[Task data]:

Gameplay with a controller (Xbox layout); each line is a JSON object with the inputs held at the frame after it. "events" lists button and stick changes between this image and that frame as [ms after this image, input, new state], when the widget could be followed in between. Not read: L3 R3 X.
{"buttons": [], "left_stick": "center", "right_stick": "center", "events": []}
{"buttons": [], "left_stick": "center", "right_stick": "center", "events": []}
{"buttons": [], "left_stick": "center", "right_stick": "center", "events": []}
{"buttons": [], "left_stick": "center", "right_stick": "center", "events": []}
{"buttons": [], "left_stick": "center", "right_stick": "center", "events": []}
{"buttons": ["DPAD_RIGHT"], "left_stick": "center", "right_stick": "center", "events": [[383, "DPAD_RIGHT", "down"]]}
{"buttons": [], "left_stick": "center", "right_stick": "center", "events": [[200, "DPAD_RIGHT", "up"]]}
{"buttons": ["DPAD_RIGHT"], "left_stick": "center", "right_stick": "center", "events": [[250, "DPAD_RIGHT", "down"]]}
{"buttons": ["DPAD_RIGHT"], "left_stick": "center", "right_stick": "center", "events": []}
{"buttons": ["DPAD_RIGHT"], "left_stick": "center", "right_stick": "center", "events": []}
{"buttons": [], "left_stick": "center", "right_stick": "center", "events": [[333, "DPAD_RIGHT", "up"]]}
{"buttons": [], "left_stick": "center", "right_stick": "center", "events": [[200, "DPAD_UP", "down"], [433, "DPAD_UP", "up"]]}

[Assignment]: For each line in the entries that holds "down", return that line.

[Answer section]:
{"buttons": ["DPAD_RIGHT"], "left_stick": "center", "right_stick": "center", "events": [[383, "DPAD_RIGHT", "down"]]}
{"buttons": ["DPAD_RIGHT"], "left_stick": "center", "right_stick": "center", "events": [[250, "DPAD_RIGHT", "down"]]}
{"buttons": [], "left_stick": "center", "right_stick": "center", "events": [[200, "DPAD_UP", "down"], [433, "DPAD_UP", "up"]]}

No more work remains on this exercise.